**Instructions to follow**
Print the lines below, starting with the first one and continuing through the line that contains "Logged time: 5,43,54", including both ends, and omit the pictures from your copy.

— start Records —

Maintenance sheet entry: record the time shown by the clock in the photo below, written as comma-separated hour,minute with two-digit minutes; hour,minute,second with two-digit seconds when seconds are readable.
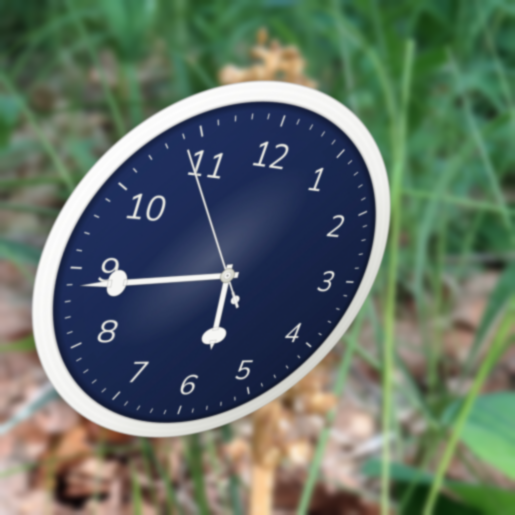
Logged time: 5,43,54
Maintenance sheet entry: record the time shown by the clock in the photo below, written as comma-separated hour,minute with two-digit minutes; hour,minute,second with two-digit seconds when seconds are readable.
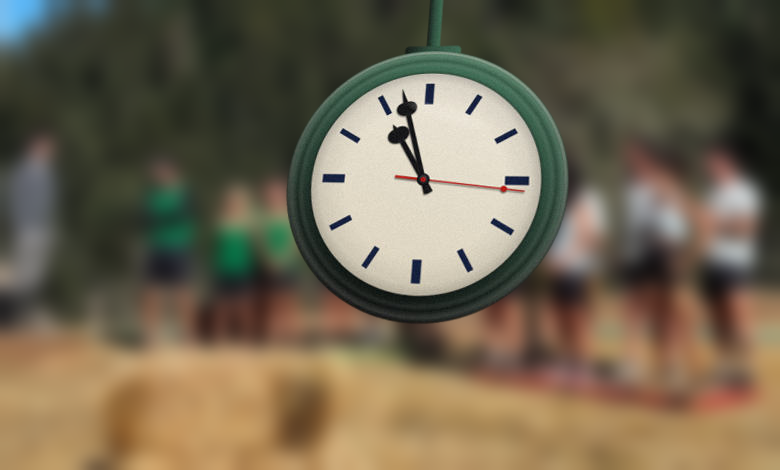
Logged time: 10,57,16
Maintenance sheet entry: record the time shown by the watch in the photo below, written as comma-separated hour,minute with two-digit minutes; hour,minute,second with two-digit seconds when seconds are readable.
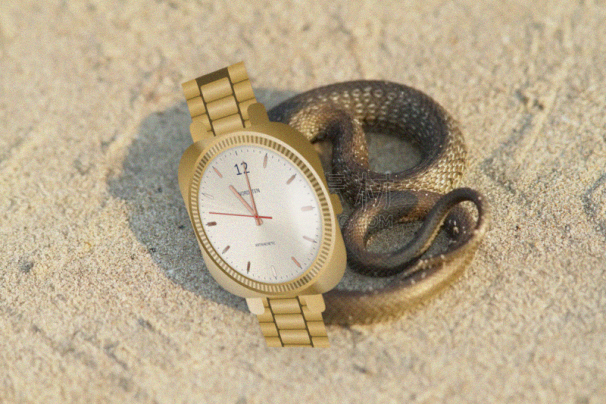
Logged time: 11,00,47
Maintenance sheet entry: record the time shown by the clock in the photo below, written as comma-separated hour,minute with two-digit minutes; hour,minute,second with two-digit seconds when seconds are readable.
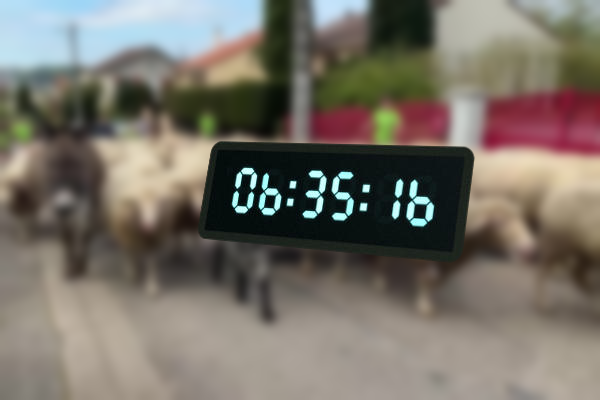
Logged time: 6,35,16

— end Records —

**Written response**
Maintenance sheet entry: record the time shown by the clock in the photo below, written as comma-separated hour,minute with two-digit minutes; hour,minute,second with two-digit seconds when seconds are readable.
Logged time: 5,43,54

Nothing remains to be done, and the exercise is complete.